■ Required work ■
Starting with the line that contains "43: (804, 352, 4.43)" and stopping after the line that contains "60: (474, 190, 7.26)", return each line below exactly as written, with no others.
── Task material
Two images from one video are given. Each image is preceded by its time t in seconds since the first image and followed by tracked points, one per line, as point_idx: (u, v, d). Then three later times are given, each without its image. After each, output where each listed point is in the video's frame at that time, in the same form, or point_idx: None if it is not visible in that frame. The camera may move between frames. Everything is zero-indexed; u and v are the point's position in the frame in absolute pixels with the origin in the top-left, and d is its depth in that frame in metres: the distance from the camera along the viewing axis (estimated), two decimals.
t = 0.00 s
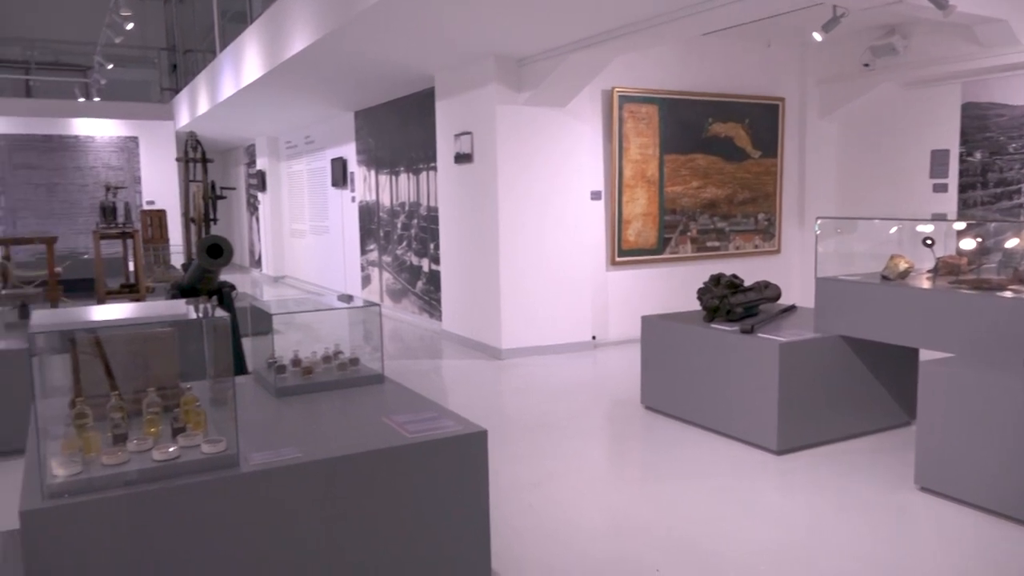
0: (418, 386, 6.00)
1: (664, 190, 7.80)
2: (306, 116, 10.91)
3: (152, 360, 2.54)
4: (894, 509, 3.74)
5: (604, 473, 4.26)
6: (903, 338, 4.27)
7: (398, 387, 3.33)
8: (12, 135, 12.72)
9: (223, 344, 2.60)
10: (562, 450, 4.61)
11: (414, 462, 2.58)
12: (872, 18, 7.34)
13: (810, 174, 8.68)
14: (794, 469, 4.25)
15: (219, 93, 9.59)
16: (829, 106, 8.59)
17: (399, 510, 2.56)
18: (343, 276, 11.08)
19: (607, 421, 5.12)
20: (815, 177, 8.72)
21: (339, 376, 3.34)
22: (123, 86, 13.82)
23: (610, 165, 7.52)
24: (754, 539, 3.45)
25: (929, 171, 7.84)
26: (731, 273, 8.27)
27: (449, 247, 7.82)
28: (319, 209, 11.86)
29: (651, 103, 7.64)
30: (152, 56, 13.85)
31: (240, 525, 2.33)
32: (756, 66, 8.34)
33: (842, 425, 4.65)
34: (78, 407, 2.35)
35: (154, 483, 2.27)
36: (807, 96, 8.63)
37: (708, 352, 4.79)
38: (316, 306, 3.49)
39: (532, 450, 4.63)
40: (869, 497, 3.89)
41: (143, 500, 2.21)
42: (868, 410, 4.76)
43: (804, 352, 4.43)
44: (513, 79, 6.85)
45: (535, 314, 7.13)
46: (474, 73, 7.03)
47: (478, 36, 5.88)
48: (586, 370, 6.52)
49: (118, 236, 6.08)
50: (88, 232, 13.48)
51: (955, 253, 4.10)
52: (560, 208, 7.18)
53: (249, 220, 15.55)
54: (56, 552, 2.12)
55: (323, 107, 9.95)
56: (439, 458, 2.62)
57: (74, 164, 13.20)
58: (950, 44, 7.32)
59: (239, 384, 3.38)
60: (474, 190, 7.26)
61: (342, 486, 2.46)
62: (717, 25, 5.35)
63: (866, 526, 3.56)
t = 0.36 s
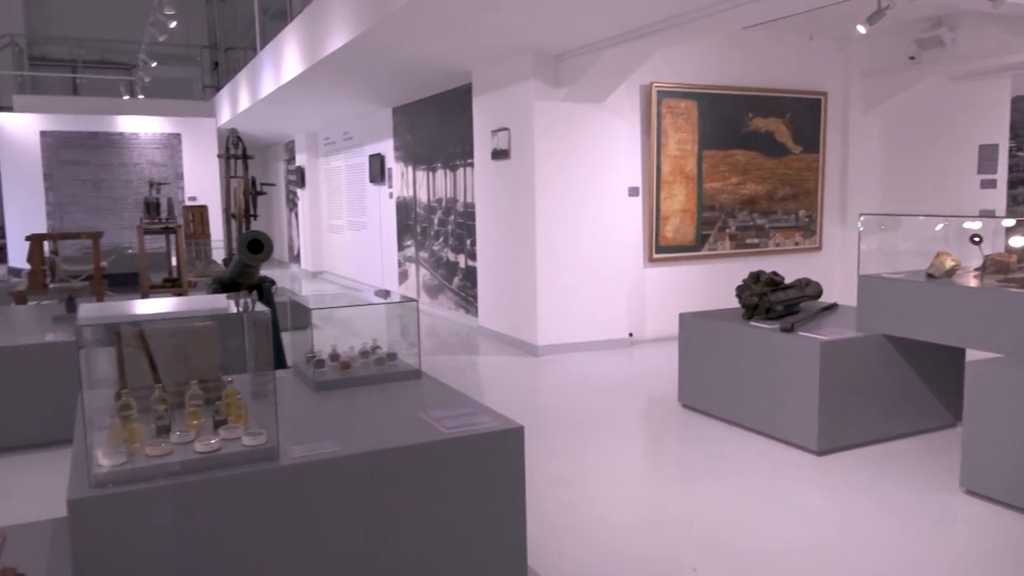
────
■ Your response ■
43: (804, 352, 4.43)
44: (513, 79, 6.85)
45: (535, 314, 7.13)
46: (474, 73, 7.03)
47: (478, 36, 5.88)
48: (586, 370, 6.52)
49: (118, 236, 6.08)
50: (88, 232, 13.48)
51: (955, 253, 4.10)
52: (560, 208, 7.18)
53: (249, 220, 15.55)
54: (56, 552, 2.12)
55: (323, 107, 9.95)
56: (439, 458, 2.62)
57: (74, 164, 13.20)
58: (950, 44, 7.32)
59: (239, 384, 3.38)
60: (474, 190, 7.26)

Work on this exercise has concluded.